- _Instructions to follow_
Tally the lines in the records below that contain the string "bowl" with matching case, and give only the number.

====== Data to use ======

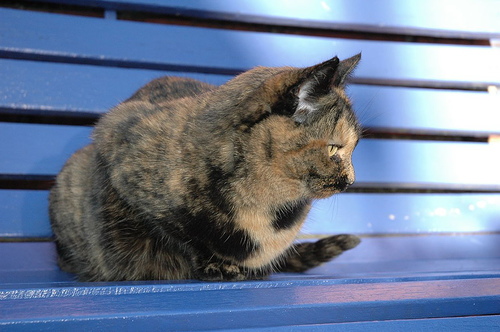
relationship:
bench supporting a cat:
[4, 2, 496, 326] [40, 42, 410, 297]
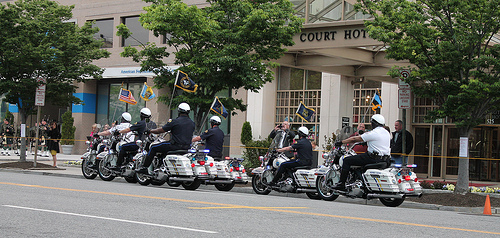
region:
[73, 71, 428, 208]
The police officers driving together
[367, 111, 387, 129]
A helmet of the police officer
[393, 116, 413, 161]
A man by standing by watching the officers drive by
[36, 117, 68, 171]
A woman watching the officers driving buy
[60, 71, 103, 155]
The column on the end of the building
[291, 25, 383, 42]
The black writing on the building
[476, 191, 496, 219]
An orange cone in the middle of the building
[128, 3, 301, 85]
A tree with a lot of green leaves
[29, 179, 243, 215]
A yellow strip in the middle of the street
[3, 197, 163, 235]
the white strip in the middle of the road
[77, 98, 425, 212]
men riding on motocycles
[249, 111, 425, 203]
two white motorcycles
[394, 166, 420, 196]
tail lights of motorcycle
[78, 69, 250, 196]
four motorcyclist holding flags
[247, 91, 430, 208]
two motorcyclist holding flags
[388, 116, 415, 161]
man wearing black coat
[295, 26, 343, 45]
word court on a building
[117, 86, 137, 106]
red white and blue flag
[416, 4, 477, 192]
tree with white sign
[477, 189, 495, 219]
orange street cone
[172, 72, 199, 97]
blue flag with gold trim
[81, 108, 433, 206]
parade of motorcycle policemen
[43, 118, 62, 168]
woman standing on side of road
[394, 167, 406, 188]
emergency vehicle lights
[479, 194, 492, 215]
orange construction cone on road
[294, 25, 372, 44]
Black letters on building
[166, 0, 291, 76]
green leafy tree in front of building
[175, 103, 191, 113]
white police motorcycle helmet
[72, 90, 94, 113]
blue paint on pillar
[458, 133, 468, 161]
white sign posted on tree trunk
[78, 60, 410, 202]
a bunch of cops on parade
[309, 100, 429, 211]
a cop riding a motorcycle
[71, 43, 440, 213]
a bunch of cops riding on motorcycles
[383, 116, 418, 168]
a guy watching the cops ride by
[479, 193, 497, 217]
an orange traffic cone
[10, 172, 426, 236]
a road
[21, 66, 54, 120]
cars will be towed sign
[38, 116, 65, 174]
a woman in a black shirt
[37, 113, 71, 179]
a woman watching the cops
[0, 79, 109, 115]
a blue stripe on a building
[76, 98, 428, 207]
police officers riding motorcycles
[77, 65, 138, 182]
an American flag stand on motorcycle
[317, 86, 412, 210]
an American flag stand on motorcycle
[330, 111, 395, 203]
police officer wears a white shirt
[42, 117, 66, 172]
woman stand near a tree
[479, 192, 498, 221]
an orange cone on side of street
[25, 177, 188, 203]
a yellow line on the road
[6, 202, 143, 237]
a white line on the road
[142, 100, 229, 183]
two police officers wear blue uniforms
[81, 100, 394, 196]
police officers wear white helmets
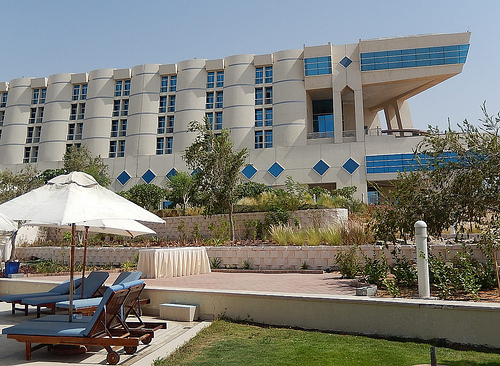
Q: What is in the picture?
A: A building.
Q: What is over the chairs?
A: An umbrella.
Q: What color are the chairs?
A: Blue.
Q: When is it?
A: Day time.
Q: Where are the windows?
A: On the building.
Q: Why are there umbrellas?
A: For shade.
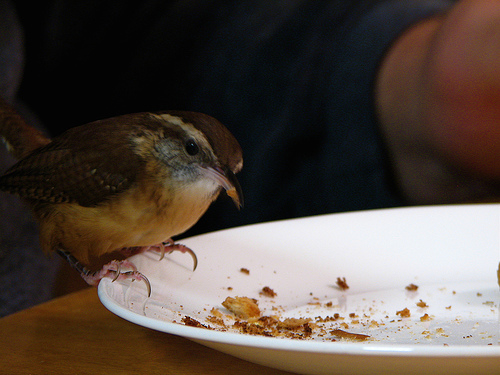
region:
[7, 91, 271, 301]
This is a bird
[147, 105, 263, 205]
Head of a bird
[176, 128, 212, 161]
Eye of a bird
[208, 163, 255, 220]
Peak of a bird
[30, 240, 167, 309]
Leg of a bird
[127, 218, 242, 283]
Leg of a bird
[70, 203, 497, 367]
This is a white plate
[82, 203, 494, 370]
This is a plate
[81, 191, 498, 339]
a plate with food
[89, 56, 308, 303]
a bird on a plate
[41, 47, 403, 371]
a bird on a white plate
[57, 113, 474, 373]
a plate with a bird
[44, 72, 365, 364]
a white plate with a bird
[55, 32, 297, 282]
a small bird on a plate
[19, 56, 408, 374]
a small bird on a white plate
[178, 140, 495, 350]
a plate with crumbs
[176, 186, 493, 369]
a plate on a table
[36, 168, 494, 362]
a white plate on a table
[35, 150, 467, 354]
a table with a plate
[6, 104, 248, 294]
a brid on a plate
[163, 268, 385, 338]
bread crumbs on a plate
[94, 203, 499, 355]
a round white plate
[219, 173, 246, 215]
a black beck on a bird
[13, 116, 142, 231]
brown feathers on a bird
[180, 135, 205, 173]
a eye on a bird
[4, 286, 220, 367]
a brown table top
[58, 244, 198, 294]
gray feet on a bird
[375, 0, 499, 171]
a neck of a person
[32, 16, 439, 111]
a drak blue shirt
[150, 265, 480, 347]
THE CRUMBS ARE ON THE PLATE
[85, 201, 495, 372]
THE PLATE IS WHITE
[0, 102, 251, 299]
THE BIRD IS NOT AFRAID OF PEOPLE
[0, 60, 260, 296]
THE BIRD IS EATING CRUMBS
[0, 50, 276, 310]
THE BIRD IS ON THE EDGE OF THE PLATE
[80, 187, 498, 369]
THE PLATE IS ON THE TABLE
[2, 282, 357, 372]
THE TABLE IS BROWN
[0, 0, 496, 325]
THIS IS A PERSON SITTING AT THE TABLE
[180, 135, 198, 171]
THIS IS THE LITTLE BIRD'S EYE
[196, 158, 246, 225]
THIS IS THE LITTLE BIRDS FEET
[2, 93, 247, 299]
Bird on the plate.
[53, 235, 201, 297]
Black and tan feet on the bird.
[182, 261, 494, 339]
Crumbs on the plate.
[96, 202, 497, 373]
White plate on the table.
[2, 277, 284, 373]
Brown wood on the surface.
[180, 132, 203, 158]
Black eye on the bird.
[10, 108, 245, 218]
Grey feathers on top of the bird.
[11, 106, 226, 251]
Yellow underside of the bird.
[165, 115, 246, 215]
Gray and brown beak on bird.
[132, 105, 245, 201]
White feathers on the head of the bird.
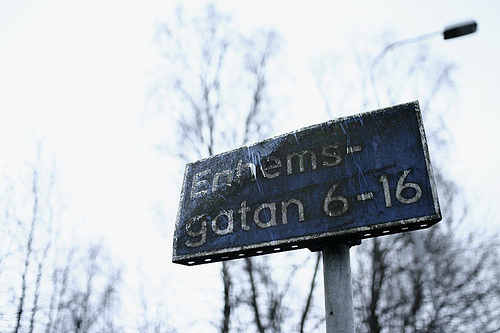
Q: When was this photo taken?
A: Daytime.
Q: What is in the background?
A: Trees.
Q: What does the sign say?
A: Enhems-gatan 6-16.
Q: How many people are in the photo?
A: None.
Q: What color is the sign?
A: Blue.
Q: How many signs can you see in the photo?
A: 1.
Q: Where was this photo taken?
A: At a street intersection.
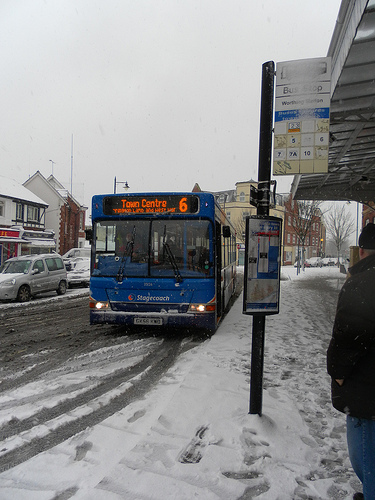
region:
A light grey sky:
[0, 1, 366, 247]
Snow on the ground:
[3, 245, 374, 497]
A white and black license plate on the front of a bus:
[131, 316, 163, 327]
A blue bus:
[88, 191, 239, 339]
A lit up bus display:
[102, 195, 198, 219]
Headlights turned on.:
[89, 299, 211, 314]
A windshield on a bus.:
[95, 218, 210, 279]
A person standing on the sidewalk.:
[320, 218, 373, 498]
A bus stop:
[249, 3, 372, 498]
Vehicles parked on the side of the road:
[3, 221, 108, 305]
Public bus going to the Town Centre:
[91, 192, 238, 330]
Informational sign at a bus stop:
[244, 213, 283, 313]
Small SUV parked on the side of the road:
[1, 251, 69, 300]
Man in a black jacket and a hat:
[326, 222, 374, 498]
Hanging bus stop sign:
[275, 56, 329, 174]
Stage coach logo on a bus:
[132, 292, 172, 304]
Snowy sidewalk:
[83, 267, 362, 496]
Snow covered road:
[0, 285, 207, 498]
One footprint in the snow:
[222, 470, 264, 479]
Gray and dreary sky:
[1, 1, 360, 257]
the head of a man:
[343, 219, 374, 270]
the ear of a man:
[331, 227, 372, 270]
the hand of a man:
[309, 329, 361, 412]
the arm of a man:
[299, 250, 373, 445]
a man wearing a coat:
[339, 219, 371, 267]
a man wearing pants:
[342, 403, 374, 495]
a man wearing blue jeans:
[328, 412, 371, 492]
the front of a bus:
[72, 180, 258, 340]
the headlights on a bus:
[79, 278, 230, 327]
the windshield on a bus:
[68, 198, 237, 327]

======
====== Data to use ======

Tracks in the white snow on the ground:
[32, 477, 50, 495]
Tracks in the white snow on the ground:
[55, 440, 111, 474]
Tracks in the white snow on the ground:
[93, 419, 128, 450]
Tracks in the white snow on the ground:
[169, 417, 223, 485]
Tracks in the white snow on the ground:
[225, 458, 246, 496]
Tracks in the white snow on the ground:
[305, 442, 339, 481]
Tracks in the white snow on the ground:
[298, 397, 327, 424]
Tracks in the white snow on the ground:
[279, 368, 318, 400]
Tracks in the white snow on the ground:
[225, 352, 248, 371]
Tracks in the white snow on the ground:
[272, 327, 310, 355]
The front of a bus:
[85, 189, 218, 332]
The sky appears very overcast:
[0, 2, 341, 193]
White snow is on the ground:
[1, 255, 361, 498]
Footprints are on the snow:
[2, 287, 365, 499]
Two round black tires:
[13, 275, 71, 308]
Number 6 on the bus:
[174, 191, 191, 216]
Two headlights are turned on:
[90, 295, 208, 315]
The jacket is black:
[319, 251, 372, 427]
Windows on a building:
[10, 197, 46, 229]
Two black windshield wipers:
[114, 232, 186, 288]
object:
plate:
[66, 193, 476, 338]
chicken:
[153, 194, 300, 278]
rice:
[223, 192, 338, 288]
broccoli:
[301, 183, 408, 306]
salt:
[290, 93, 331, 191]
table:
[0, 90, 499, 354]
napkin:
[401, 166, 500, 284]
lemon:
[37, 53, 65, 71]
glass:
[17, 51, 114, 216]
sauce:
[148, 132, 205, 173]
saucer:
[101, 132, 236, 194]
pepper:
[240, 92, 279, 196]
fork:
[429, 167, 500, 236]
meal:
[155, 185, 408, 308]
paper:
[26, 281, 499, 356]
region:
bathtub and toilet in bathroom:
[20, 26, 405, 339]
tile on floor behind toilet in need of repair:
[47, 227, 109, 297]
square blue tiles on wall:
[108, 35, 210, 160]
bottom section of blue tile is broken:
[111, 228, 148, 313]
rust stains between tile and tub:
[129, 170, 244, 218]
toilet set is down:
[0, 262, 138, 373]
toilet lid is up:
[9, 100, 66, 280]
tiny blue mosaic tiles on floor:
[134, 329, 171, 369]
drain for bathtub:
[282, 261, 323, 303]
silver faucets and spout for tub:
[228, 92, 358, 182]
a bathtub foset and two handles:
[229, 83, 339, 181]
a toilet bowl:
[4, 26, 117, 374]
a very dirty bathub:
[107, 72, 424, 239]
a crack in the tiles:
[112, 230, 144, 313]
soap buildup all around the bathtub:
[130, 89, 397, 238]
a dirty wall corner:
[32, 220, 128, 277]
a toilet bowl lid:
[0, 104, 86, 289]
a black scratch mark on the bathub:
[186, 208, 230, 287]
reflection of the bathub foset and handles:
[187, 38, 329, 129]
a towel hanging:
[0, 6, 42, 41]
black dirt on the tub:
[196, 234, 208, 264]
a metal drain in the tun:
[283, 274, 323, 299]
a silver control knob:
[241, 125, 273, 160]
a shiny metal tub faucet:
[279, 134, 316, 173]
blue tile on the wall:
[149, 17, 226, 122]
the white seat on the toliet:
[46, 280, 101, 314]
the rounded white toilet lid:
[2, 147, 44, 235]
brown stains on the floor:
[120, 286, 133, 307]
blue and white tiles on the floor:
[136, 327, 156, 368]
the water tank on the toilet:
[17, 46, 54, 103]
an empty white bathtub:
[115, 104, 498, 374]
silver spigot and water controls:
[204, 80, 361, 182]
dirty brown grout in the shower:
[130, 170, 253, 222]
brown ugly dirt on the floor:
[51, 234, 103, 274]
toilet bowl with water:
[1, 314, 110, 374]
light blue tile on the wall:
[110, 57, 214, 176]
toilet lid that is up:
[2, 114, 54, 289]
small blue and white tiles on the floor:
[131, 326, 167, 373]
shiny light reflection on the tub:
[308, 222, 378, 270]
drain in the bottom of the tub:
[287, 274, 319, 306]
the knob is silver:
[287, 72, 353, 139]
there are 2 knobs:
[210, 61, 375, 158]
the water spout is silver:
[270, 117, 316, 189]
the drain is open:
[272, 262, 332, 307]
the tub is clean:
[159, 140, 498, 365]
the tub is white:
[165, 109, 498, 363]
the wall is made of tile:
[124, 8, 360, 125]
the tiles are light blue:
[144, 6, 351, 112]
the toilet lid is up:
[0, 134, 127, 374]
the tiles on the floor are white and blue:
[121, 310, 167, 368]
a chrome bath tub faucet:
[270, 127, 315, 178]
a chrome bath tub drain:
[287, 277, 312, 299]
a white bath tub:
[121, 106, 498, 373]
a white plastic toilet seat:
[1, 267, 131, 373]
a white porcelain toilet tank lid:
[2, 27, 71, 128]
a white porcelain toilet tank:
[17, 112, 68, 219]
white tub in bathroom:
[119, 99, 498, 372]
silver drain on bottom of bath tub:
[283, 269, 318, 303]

======
====== Data to use ======

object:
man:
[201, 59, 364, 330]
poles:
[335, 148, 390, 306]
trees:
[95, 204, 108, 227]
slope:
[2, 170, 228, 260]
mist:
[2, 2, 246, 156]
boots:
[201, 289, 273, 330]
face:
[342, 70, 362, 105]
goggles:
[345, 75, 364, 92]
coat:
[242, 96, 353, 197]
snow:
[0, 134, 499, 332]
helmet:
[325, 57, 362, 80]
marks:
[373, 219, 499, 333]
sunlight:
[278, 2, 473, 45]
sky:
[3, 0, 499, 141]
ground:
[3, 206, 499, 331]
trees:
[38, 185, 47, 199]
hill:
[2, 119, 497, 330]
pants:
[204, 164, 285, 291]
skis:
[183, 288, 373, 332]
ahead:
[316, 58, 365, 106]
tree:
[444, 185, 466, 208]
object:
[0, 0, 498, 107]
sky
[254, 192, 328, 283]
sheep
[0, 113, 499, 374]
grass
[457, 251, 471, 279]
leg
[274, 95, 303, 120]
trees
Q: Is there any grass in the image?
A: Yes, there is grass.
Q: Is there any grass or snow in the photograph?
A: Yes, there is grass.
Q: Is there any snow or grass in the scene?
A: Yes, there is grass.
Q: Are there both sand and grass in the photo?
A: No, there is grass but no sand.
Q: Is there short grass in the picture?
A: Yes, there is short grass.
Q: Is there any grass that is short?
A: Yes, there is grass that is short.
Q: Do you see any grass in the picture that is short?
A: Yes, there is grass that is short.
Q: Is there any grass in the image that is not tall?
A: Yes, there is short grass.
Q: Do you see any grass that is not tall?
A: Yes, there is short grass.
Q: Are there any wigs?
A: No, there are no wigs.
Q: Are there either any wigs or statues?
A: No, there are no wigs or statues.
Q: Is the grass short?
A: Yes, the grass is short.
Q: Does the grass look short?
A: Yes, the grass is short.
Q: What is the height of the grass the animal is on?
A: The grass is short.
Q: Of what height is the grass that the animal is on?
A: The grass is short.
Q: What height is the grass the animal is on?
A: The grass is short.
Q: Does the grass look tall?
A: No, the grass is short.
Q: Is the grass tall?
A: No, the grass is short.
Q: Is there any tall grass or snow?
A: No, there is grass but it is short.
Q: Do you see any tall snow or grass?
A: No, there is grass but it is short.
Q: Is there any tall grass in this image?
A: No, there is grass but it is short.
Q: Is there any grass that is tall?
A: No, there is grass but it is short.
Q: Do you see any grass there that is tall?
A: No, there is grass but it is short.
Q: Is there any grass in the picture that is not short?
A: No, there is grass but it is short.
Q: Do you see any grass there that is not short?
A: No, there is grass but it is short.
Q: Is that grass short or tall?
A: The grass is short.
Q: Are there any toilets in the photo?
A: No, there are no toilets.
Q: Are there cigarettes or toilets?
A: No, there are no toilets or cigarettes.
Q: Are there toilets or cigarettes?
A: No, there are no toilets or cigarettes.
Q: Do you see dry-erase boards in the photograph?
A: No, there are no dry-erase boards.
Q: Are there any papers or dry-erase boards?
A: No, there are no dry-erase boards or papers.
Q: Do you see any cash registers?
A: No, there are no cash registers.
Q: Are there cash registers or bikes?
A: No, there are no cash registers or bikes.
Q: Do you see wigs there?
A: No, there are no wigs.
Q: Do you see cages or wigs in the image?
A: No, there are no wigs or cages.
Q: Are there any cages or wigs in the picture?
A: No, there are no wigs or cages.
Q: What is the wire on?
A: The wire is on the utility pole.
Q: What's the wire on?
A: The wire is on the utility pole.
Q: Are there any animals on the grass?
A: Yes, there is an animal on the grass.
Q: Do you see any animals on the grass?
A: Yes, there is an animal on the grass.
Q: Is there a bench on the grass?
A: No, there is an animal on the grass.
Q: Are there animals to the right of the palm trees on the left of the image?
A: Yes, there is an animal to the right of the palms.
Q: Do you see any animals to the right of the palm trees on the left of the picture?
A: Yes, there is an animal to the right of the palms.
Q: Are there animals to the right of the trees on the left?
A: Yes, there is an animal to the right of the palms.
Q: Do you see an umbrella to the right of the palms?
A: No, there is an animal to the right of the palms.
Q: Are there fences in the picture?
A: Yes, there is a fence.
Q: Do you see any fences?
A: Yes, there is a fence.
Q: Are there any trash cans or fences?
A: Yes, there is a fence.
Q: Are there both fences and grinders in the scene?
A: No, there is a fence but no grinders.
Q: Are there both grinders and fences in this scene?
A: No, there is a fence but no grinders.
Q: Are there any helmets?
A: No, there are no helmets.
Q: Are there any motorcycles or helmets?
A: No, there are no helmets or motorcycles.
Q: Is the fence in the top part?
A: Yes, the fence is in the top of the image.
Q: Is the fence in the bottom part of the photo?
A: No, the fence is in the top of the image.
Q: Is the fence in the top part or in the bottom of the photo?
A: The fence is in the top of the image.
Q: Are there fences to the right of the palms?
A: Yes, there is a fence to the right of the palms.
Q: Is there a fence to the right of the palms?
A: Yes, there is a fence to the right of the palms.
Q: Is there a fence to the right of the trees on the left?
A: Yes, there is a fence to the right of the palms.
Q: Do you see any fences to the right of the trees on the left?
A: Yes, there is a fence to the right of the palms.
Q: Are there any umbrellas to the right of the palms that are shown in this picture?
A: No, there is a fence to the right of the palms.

======

- _Output of the task_
3